● EXTRACTED INFORMATION

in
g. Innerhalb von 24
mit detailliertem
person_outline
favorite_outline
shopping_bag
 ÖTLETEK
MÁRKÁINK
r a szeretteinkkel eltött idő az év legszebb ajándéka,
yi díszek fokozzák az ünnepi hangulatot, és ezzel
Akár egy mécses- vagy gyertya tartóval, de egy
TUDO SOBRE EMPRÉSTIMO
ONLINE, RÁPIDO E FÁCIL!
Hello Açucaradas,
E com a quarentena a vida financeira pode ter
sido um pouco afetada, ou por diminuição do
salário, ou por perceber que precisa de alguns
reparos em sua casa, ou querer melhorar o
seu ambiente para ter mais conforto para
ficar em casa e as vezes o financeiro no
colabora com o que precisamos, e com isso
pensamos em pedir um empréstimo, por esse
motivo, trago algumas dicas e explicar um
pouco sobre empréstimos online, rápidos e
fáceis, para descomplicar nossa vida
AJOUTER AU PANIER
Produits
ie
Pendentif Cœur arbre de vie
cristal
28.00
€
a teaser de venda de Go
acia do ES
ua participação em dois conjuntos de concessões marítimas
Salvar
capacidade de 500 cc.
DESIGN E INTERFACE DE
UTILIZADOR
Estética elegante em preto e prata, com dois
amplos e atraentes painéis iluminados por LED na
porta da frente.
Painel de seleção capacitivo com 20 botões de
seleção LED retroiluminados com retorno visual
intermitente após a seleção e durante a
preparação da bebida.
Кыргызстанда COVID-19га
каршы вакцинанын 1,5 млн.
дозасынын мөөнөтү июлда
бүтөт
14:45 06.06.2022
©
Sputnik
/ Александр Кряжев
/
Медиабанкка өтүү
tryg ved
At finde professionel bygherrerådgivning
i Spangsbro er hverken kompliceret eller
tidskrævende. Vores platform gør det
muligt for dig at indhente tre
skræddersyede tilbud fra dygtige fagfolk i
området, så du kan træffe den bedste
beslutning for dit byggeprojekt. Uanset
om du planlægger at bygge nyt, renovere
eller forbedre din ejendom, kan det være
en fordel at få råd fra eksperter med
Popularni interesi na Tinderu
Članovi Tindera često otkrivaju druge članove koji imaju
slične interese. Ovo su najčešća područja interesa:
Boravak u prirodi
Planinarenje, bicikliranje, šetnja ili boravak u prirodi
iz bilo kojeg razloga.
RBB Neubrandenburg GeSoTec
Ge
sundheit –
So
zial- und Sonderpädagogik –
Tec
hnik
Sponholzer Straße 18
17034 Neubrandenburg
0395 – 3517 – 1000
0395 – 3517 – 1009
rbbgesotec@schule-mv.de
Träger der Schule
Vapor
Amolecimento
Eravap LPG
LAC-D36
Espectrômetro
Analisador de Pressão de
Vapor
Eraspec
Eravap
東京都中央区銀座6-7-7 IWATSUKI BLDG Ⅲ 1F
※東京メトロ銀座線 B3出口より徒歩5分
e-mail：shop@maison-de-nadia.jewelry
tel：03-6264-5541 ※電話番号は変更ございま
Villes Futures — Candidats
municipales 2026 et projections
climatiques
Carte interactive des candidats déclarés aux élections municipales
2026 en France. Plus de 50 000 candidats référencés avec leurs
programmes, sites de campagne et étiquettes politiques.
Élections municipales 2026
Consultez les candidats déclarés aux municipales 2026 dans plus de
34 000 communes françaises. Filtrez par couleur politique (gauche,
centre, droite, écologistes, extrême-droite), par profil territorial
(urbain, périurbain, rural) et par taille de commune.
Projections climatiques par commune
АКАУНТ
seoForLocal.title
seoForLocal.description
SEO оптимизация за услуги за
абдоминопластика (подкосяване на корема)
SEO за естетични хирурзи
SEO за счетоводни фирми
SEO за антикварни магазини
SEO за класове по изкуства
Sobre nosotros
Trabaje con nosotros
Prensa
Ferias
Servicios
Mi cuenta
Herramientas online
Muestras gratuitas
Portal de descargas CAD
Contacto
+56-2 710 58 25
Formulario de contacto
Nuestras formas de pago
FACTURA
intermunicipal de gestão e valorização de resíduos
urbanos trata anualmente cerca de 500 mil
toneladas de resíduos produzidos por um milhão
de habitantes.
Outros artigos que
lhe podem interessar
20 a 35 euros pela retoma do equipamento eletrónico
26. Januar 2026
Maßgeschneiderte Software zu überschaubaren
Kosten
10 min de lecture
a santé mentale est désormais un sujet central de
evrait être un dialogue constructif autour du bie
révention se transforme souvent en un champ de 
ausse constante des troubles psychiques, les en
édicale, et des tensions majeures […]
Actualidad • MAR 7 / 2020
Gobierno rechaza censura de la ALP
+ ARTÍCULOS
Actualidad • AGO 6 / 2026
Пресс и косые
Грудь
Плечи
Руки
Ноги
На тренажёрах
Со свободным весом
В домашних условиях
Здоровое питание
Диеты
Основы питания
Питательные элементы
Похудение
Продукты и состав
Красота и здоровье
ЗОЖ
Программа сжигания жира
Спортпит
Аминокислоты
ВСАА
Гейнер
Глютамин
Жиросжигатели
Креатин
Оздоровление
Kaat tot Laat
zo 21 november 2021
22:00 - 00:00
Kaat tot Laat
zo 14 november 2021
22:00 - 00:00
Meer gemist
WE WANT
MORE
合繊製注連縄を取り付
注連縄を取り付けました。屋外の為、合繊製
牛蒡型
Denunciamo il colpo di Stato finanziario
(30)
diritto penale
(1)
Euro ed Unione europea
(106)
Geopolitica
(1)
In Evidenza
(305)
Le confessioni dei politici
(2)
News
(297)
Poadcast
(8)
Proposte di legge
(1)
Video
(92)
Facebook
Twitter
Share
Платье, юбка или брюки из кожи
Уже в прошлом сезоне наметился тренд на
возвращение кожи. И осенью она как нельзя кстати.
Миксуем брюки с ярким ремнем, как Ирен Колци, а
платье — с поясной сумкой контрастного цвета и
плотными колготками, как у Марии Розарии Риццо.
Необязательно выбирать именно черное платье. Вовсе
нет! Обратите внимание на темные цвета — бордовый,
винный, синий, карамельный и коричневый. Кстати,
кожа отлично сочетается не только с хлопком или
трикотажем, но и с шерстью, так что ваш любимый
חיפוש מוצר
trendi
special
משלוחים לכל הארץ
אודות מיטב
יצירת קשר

● JOB
An exact, complete copy of the lines above from the one with "zial- und Sonderpädagogik –" through the one with "Жиросжигатели" is the whole answer.

● RESPONSE TO THIS TASK
zial- und Sonderpädagogik –
Tec
hnik
Sponholzer Straße 18
17034 Neubrandenburg
0395 – 3517 – 1000
0395 – 3517 – 1009
rbbgesotec@schule-mv.de
Träger der Schule
Vapor
Amolecimento
Eravap LPG
LAC-D36
Espectrômetro
Analisador de Pressão de
Vapor
Eraspec
Eravap
東京都中央区銀座6-7-7 IWATSUKI BLDG Ⅲ 1F
※東京メトロ銀座線 B3出口より徒歩5分
e-mail：shop@maison-de-nadia.jewelry
tel：03-6264-5541 ※電話番号は変更ございま
Villes Futures — Candidats
municipales 2026 et projections
climatiques
Carte interactive des candidats déclarés aux élections municipales
2026 en France. Plus de 50 000 candidats référencés avec leurs
programmes, sites de campagne et étiquettes politiques.
Élections municipales 2026
Consultez les candidats déclarés aux municipales 2026 dans plus de
34 000 communes françaises. Filtrez par couleur politique (gauche,
centre, droite, écologistes, extrême-droite), par profil territorial
(urbain, périurbain, rural) et par taille de commune.
Projections climatiques par commune
АКАУНТ
seoForLocal.title
seoForLocal.description
SEO оптимизация за услуги за
абдоминопластика (подкосяване на корема)
SEO за естетични хирурзи
SEO за счетоводни фирми
SEO за антикварни магазини
SEO за класове по изкуства
Sobre nosotros
Trabaje con nosotros
Prensa
Ferias
Servicios
Mi cuenta
Herramientas online
Muestras gratuitas
Portal de descargas CAD
Contacto
+56-2 710 58 25
Formulario de contacto
Nuestras formas de pago
FACTURA
intermunicipal de gestão e valorização de resíduos
urbanos trata anualmente cerca de 500 mil
toneladas de resíduos produzidos por um milhão
de habitantes.
Outros artigos que
lhe podem interessar
20 a 35 euros pela retoma do equipamento eletrónico
26. Januar 2026
Maßgeschneiderte Software zu überschaubaren
Kosten
10 min de lecture
a santé mentale est désormais un sujet central de
evrait être un dialogue constructif autour du bie
révention se transforme souvent en un champ de 
ausse constante des troubles psychiques, les en
édicale, et des tensions majeures […]
Actualidad • MAR 7 / 2020
Gobierno rechaza censura de la ALP
+ ARTÍCULOS
Actualidad • AGO 6 / 2026
Пресс и косые
Грудь
Плечи
Руки
Ноги
На тренажёрах
Со свободным весом
В домашних условиях
Здоровое питание
Диеты
Основы питания
Питательные элементы
Похудение
Продукты и состав
Красота и здоровье
ЗОЖ
Программа сжигания жира
Спортпит
Аминокислоты
ВСАА
Гейнер
Глютамин
Жиросжигатели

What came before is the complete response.